An overstayer who has had a stroke and is paralysed has exposed questions about who pays for the treatment of patients who are ineligible for publicly-funded heatlhcare.
Chinese woman Jing, whose left side is paralysed, appreciates the care she's received in Middlemore Hospital but says she has no means to pay for it. A doctor says her case - and others like her - should be dealt with at a national level.
She came to New Zealand on a three-month visitor visa July last year, and overstayed to work as a casual cleaner in Auckland. She was planning to go home to northeast China early this year but the Covid pandemic took hold in the country and spread around the world.
Late in October, she felt sick after dinner. Her words have been translated.
"I sat there patting on my shoulders, then all of a sudden I kneeled down on the floor - my legs were weak. I couldn't stand up at all. Then I threw up in the rubbish bin."
She was taken to Middlemore Hospital by ambulance and doctors told her that it was a haemorrhagic stroke that left the left side of her body paralysed.
In Middlemore since then, 58-year-old Jing said staff have been taking good care of her.
"After washing my hair, they would help me with combing, brushing my teeth... I can't thank them enough. I use my mobile to translate and told them that it's a real pleasure to have come across them...they asked me not to worry about the bills but focus on recovering."
She said her treatment has incurred a bill of more than $50,000 and everyday the cost keeps accumulating, but she has no money to pay for it, nor does her only daughter Tian in China.
Tian said she was wanting to raise money from relatives and friends but everyone seemed to be struggling amid the pandemic.
"I also want to raise as much money and send it to the hospital to reduce any burden my mum has caused to them, but I didn't get any money."
She said she can't do anything but check on her mother through WeChat social media messages every day.
She said the hospital told her that the current plan is to keep treating her mother until she's able to wheel herself to a seat on the plane and move herself to an emergency exit should anything happen.
"I hope my mum can meet the requirements of the airline companies and come back as soon as she can.
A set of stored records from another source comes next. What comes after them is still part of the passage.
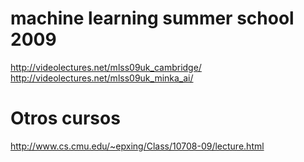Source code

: # machine learning summer school 2009
http://videolectures.net/mlss09uk_cambridge/
http://videolectures.net/mlss09uk_minka_ai/

# Otros cursos
http://www.cs.cmu.edu/~epxing/Class/10708-09/lecture.html
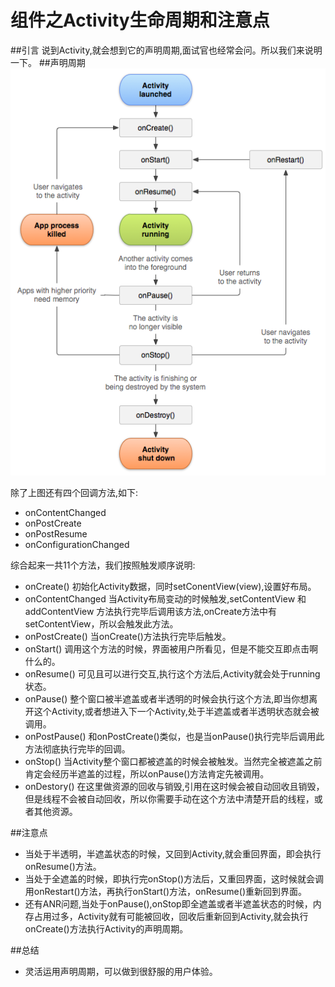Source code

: # 组件之Activity生命周期和注意点
##引言
说到Activity,就会想到它的声明周期,面试官也经常会问。所以我们来说明一下。
##声明周期
![activity_lifecyle](activity_lifecycle.png)

除了上图还有四个回调方法,如下:

* onContentChanged
* onPostCreate
* onPostResume
* onConfigurationChanged

综合起来一共11个方法，我们按照触发顺序说明:

* onCreate()
  初始化Activity数据，同时setConentView(view),设置好布局。
* onContentChanged
  当Activity布局变动的时候触发,setContentView 和 addContentView 方法执行完毕后调用该方法,onCreate方法中有setContentView，所以会触发此方法。
* onPostCreate()
  当onCreate()方法执行完毕后触发。
* onStart()
  调用这个方法的时候，界面被用户所看见，但是不能交互即点击啊什么的。
* onResume()
  可见且可以进行交互,执行这个方法后,Activity就会处于running状态。
* onPause()
  整个窗口被半遮盖或者半透明的时候会执行这个方法,即当你想离开这个Activity,或者想进入下一个Activity,处于半遮盖或者半透明状态就会被调用。
* onPostPause()
  和onPostCreate()类似，也是当onPause()执行完毕后调用此方法彻底执行完毕的回调。
* onStop()
  当Activity整个窗口都被遮盖的时候会被触发。当然完全被遮盖之前肯定会经历半遮盖的过程，所以onPause()方法肯定先被调用。
* onDestory()
  在这里做资源的回收与销毁,引用在这时候会被自动回收且销毁，但是线程不会被自动回收，所以你需要手动在这个方法中清楚开启的线程，或者其他资源。
  
##注意点

* 当处于半透明，半遮盖状态的时候，又回到Activity,就会重回界面，即会执行onResume()方法。
* 当处于全遮盖的时候，即执行完onStop()方法后，又重回界面，这时候就会调用onRestart()方法，再执行onStart()方法，onResume()重新回到界面。
* 还有ANR问题,当处于onPause(),onStop即全遮盖或者半遮盖状态的时候，内存占用过多，Activity就有可能被回收，回收后重新回到Activity,就会执行onCreate()方法执行Activity的声明周期。

##总结

* 灵活运用声明周期，可以做到很舒服的用户体验。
Though we don't have much money in China, we can look after her," Tian said.
"People in a foreign country is taking good care of my mother. I'm really appreciative...We owe a lot to the hospital."
The hospital declined to comment on Jing's case citing privacy and safety reasons, despite a privacy waiver.
It said it will provide urgent healthcare immediately and in a compassionate manner even if a patient is ineligible. Patients are given options for payment plans, but after 90 days, if there hasn't been a response from a patient, debts are written off and referred to a debt collection agency.
Counties Manukau District Health Board has written off more than $31 million in total in the past six years (2014-2020), with the Ministry of Health help paying a portion of the bad debt each year.
The ministry said in a statement that it recognises bad debts can arise, as some patients aren't in a position to pay or can't be traced.
"Government funding of DHBs recognises the fact that a few DHBs incur bad debts at a relatively higher level than others, and funding is adjusted to compensate them for their higher than average costs," the statement said.
Senior lecturer at the Department of Primary Health Care and General Practice of the University of Otago, Dr Ben Gray, who also does work in medical ethics, said it's inevitable that hospitals will be treating ineligible patients.
"If all of those costs come out of the Counties Manukau DHB budget rather than being funded nationally, it means that the people from Counties Manukau are effectively getting less health care for their DHB than a DHB which does not have visitors so frequently."
He says though the problem might be less obvious with borders shut, it needs to be tackled from a national level.
"I think it would be good for us to have a clear policy with a budget allocated to it to provide for essential care for people who are in the country without eligibilities for free healthcare, so that it's understood by everyone what the limits of that might be and within the limits agreed by such a policy that the government should fund all of those costs."
Figures from the Ministry of Health show close to $18 million of bad debt has been incurred by ineligible patients at the country's 20 DHBs in the year 2019 to 2020, with Counties Manukau ranking at the top, followed by Auckland DHB, Southern DHB and Waitemata DHB.
Immigration New Zealand said it's aware of Jing's case and is working on it with other agencies, but said it's unable to comment on details.